- _TAREFAS A CUMPRIR_:
A: No texto sobre as falas de Lula e Dilma, reescreva em forma de lista o parágrafo que começa com "Entre a posse e o dia 24 de fevereiro de 2003", mantendo os fatos principais.
B: Segundo o texto sobre as falas de Lula e Dilma, por quantas palavras, em números absolutos, Dilma superou Lula?
C: Dê continuidade ao texto sobre as falas de Lula e Dilma a partir da última frase apresentada abaixo.

- _TRECHO DO DOCUMENTO_:

*-*-*

Um levantamento estatístico sobre as falas públicas de Lula e Dilma nos primeiros 55 dias de governo de cada um, porém, mostra um Lula menos palavroso e uma Dilma mais loquaz. Da posse até a semana passada, quem falou mais, na comparação direta, foi Dilma. E sua vantagem não pode ser considerada pequena. Em quantidade de palavras, ela falou exatamente 38% a mais que o Lula do início de 2003. Em números absolutos, bateu o antecessor com uma vantagem de 10.684 vocábulos.

Esse tipo de levantamento só pode ser feito com esse grau de precisão porque a Secretaria de Imprensa da Presidência divulga em seu site as transcrições de todas as intervenções públicas do ocupante do cargo máximo da nação desde o dia 1º de janeiro de 2003, data da posse de Lula. A conta que hoje dá vantagem a Dilma leva em consideração os discursos lidos e improvisados, pronunciamentos em rede de TV, entrevistas concedidas à imprensa e ao programa de rádio Café com o presidente, agora rebatizado como Café com a presidenta.

Entre a posse e o dia 24 de fevereiro de 2003, Lula fez 17 discursos, deu apenas uma entrevista (uma rápida coletiva ao lado do então presidente da França, Jacques Chirac) e não participou de nenhum programa oficial de rádio (o Café com o presidente só foi criado no fim de 2003). No intervalo equivalente, Dilma fez 16 discursos, mas concedeu seis entrevistas e participou de três Cafés com a presidenta. Mesmo sem os programas de rádio, ela continuaria na frente de Lula, com 8.750 palavras de vantagem.

Se Dilma fala mais que Lula, como surgiu a impressão de uma presidenta calada no Planalto? Para o cientista político Rui Tavares Maluf, professor da Fundação Escola de Sociologia e Política de São Paulo, a quem foram apresentados os resultados desse levantamento, a explicação pode estar no conteúdo das falas de cada um. “É possível que a retórica do Lula tenha muito mais impacto midiático que a retórica da Dilma”, diz. “É surpreendente notar que ela discursou mais, mas repare que ela não dá declarações polêmicas, não faz provocações.”

*-*-*

- _DADOS FORNECIDOS_:
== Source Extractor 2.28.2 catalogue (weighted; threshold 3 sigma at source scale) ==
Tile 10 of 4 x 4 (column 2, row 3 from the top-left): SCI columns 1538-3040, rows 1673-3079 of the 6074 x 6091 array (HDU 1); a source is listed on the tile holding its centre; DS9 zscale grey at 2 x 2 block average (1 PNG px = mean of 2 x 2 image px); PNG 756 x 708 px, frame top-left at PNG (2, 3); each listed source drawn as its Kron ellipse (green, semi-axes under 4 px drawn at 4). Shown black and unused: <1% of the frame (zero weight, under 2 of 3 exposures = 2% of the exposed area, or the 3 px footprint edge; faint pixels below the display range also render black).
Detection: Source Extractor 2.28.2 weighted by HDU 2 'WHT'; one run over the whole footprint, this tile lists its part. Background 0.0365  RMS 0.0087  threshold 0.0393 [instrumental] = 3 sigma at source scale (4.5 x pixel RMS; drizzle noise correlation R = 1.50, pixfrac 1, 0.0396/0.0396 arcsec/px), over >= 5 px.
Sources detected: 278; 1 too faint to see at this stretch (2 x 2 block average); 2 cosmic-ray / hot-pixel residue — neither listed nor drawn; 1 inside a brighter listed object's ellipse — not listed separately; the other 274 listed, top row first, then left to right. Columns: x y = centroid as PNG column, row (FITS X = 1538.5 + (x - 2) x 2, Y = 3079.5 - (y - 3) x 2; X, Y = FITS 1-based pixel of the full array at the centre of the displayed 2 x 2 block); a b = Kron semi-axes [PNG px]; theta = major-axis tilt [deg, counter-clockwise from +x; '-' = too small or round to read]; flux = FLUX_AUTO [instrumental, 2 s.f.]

*-*-*

- _RESPOSTAS POR TAREFA_:
A:
- Lula, da posse até 24 de fevereiro de 2003: 17 discursos, uma única entrevista (coletiva rápida ao lado de Jacques Chirac, então presidente da França) e nenhum programa oficial de rádio, já que o Café com o presidente só foi criado no fim de 2003.
- Dilma, no período equivalente: 16 discursos, seis entrevistas e três participações no Café com a presidenta.
- Mesmo sem os programas de rádio, Dilma ainda ficaria à frente de Lula por 8.750 palavras.

B: Por 10.684 vocábulos.

C:
Outra hipótese de Maluf diz respeito ao tamanho simbólico de cada personagem. “Goste-se ou não da figura política, todos são obrigados a admitir que Lula tem uma tremenda história. Ele fundou o PT, perdeu três eleições antes de chegar lá, sempre liderou a oposição. Então é possível que as falas de Lula tenham sido muito mais reproduzidas, repercutidas e analisadas que as falas de Dilma, mesmo as não polêmicas. Parece natural que Lula tenha gerado mais expectativa.”

A medição aritmética dos discursos de Lula e Dilma também permite comparar a frequência de uso de determinados termos nos discursos de cada um. Com isso, é possível identificar diferenças de estilo, expressões que marcam o momento histórico e até mudanças de prioridades. Um dos casos mais evidentes ocorre com a palavra “fome”, muito repetida no discurso de Lula. Levando em consideração a expressão “Fome Zero”, programa de segurança alimentar que recebeu enorme ênfase em 2003, Lula citou esse vocábulo 117 vezes em seus primeiros 55 dias de governo, enquanto Dilma, até agora, só usou “fome” em seis ocasiões. A presidenta, em compensação, vence Lula com folga no uso da palavra “miséria”: 27 a 12.

Há casos de palavras usadas com regularidade por Lula que até agora não apareceram na boca de Dilma – pelo menos nos pronunciamentos oficiais. Desde a posse, ela não fez nenhuma referência à “reforma agrária” ou ao “PT”. O discurso de Lula também era recheado de citações a Deus, com expressões como “graças a Deus” ou “se Deus quiser”. Com Dilma, isso diminuiu.

No sentido inverso, a presidenta recorre mais a “educação”, “saúde”, “saneamento” e “direitos humanos”. A palavra “crack”, repetida 12 vezes por ela, não foi citada nenhuma vez por Lula. Como era de esperar, “mulher” e “mulheres” são mais frequentes agora. E ela também vence Lula no uso de expressões que remetem à ideia de avanço econômico, como “crescimento” e “energia”. O PAC, que não existia em 2003, já apareceu 35 vezes.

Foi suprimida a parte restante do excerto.